- TEXTAUSZUG:

+++++

Ein Beispiel aus der Praxis

Herr B. ist ein aufgeschlossener junger Mann, der die Förderschule besuchte und bei seinem Vater lebt. Er hat eine Lernbehinderung und ist Autist. Durch die intensive Förderung durch seinen Vater und durch ein Sprachtraining bei einer Logopädin kann er mit anderen Menschen sicher in Kontakt treten und kommunizieren. Er verfügt über besondere handwerkliche Fähigkeiten. In einer eigenen Werkstatt baut er eigenständig Modellautos, Autotüren, Werkzeuge und stellt kleinere Gebrauchsgegenstände her. Seine ausgeprägte Phantasie und Vorstellungskraft ermöglichen ihm die Realisierung seiner planerischen Ideen und seine Fähigkeit Zeichnungen zu lesen, versetzt ihn in die Lage abstrakte Vorlagen in die Praxis umzusetzen.

Herr B. hat bei einem Bildungsträger die Ausbildung als Holzwerker absolviert. In der praktischen Tätigkeit konnte er sehr gute Ergebnisse erreichen. Zum Bestehen der theoretischen Prüfung arbeitete er intensiv und bekam Stützunterricht und Nachhilfe.

Durch den IFD wurde er in eine Tischlerei vermittelt. Eine hier erforderliche besonders intensive Unterstützung bei der Einarbeitung konnte vom IFD aufgrund fehlender Ressourcen nicht in dem notwendigen Umfang geleistet werden. Herr B. bestand die Probezeit in dieser Firma nicht, da er seiner Behinderung langsam arbeitete und ein hohes Maß an Anleitung benötigte, die durch Kollegen nicht zu leisten war.

Manuel B. auf dem Weg zur Arbeit

Darüber hinaus fiel es ihm schwer sich in die betrieblichen Kommunikationsstrukturen einzufinden, was sich negativ auf die Integration innerhalb des Betriebes auswirkte.

Begleitete Erprobung am Arbeitsplatz

Um die Fähigkeiten von Herrn B. zu testen, organisierte NIAB mehrere Praktika u.a. bei einem Bootsbauer und in einer Metallbaufirma. Während der Praktika wurde er durch eine Integrationsassistentin begleitet. Sie trainierte mit ihm Arbeitstätigkeiten, Arbeitsstruktur und unterstützte ihn bei Gesprächen mit Kollegen. In der Auswertung des Praktikums in der Metallbaufirma wurde Herrn B. eine längerfristige Erprobung angeboten. NIAB organisierte eine Probebeschäftigung, bei der er erneut durch die Integrationsassistentin begleitet wurde.

Die Integrationsassistentin unterstützte ihn täglich am Arbeitsplatz. So lernte Herr B. verschiedene Arbeitsplätze kennen: er arbeitete am Biegebock, im Lager und an Fertigungsmaschinen. Eine besondere Herausforderung für die Integrationsassistentin bestand darin geeignete Tätigkeitsfelder für Herrn B. zu identifizieren und ihn zur Lösung von praktischen Aufgaben zu befähigen. Dabei arbeitete sie eng mit den Mitarbeitern der Firma zusammen, die sehr hilfsbereit waren und Herrn B. ins Team integrierten.

+++++

- AUFGABE A:
Wie lautet der Satz „Er verfügt über besondere handwerkliche Fähigkeiten.“ aus dem Textauszug auf Englisch?

+++++

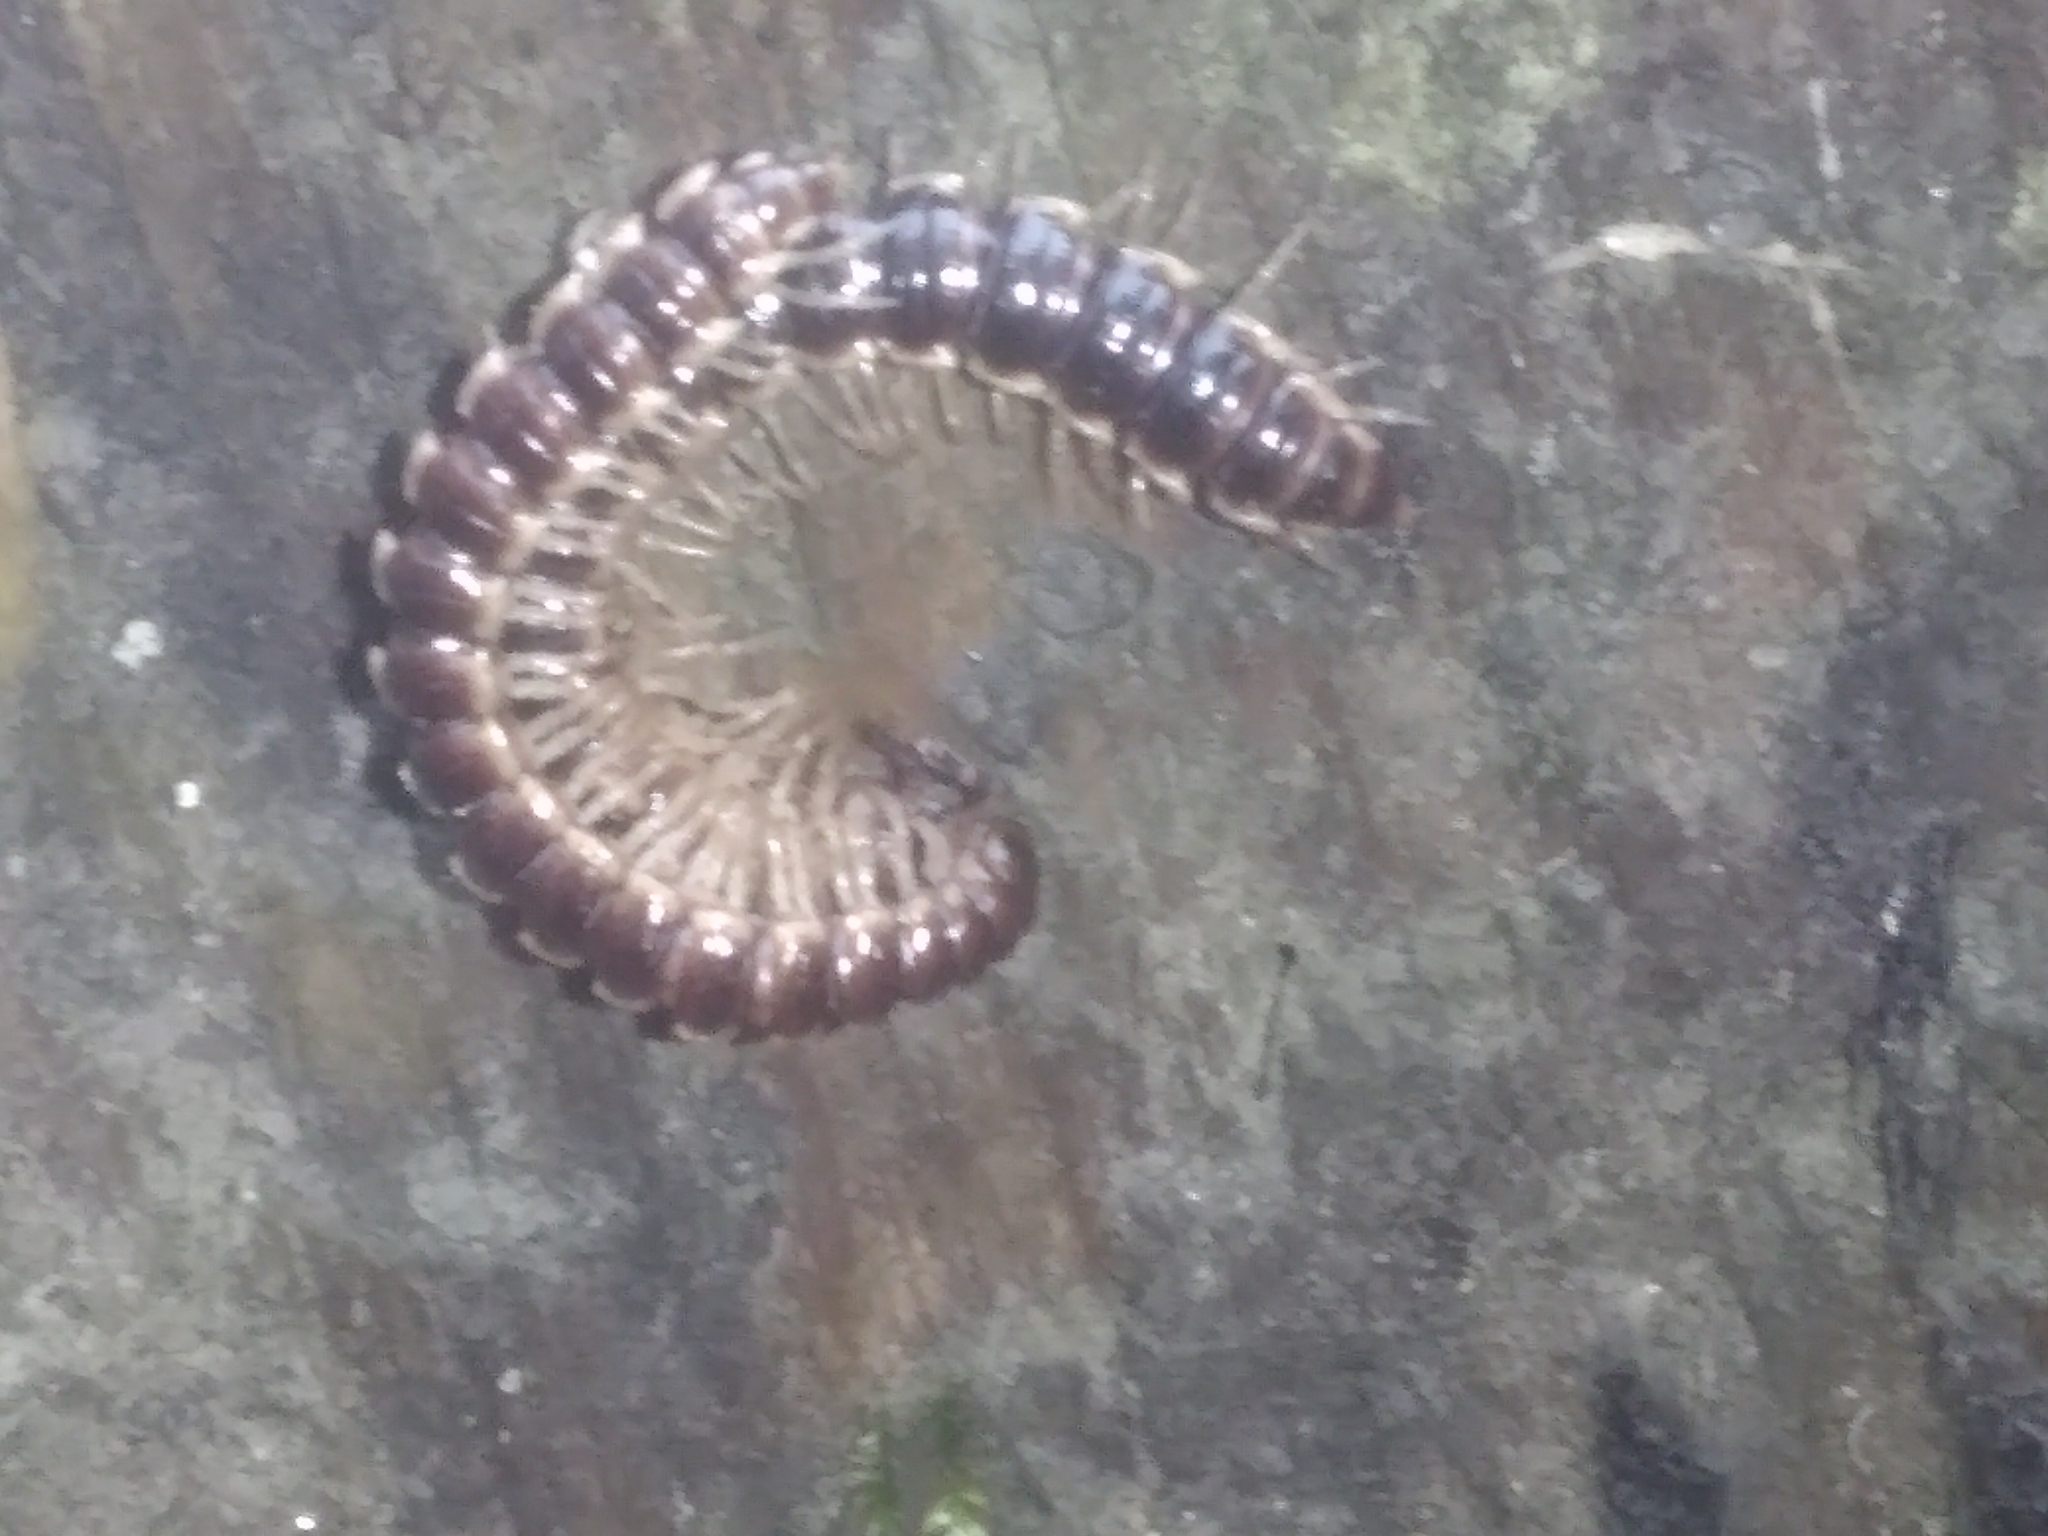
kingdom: Animalia
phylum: Arthropoda
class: Diplopoda
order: Polydesmida
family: Paradoxosomatidae
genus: Oxidus
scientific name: Oxidus gracilis
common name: Greenhouse millipede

+++++

- AUFGABE B:
Geben Sie alle Einträge oben Zeile für Zeile unverändert aus, jedoch ohne die Bilder.

- RICHTIGE ANTWORT A:
He has special manual skills.

- RICHTIGE ANTWORT B:
kingdom: Animalia
phylum: Arthropoda
class: Diplopoda
order: Polydesmida
family: Paradoxosomatidae
genus: Oxidus
scientific name: Oxidus gracilis
common name: Greenhouse millipede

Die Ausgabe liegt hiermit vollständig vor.